80/115 SPIRITUAL CONSCIOUSNESS By FRANK H. SPRAGUE
In music, every major scale has its corresponding minor, and every scale its minor intervals. Minor intervals give it depth and richness. Without the minor quality, it would be tame and monotonous. Many of the deepest expressions are tinged with the somber, subdued undertone of the minor.
Yet how different is the hopeless melancholy, represented by a doleful, unrelieved minor strain, from the spirit of joy and triumph revealed when the minor strain leads up to a full major chord! Should the music end in the midst of the minor passage, we might indeed pronounce it unconsoling and morbidly suggestive.
But we wait expectantly for the coming of the major chord; for the light it sheds over the otherwise gloomy minor passage, alters its complexion. The weakness of the minor is supplemented by the strength of the major, and the whole effect is glorious.
We live to overcome, and rejoice in triumphing. We glory in the consciousness of power to transcend each finite plane, and make it a stepping-stone to others above. Life is both high and deep. Only by coming up from its depths can we appreciate its heights. The glory of the view from the mountain-top, is due to the presence of valleys below.
In the comprehensive view from above, they appear totally different from the conception we entertain of them while groping our way through the dark, gloomy forests that line their recesses; but the change is in our view-point, not in the valleys themselves. Neither mountains nor valleys could exist alone. The one kind of formation implies the other.

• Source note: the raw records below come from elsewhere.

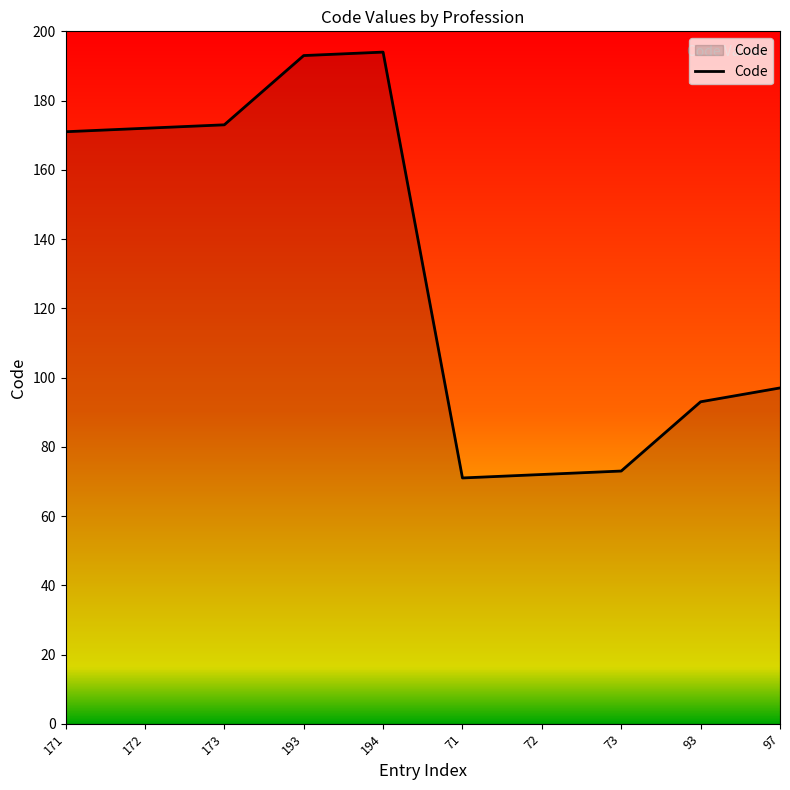

True or false: the data shows 72 at 72.

True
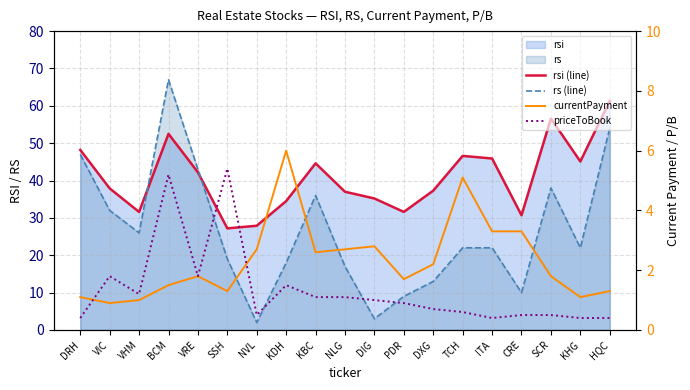

Where is the first local minimum for priceToBook?

VHM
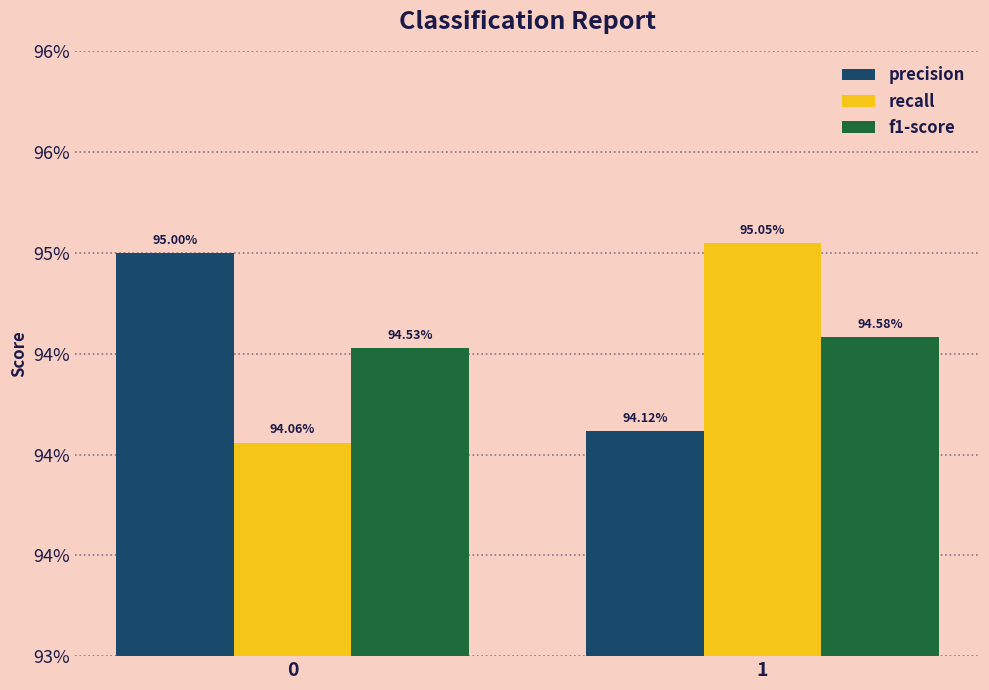

At which label does precision reach its minimum?

1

Knowledge of good implies knowledge of evil also. The timid, apprehensive Israelites saw only forebodings of disaster in the Red Sea and the wilderness. But, to the larger vision of Moses, such obstacles vanished in anticipation of possessing the promised land. So, as our thought lingers on the lower planes of consciousness, on its journey to the realm of spiritual Reality, which it seeks to possess, we seem beset on every hand by evil forces.
Ideas seen in perspective, as they are projected in a world of time and space, often appear distorted. As time and space have no absolute values, the angle and extent of the perspective in which things appear, must depend on the attitude of the observer.
If our world seems essentially base, evil, unsatisfactory, it is an indication that we see life at too close range too narrowly. Were we to adjust our view-point, after the manner of the greatest seers, the real value of our world would be more readily appreciable.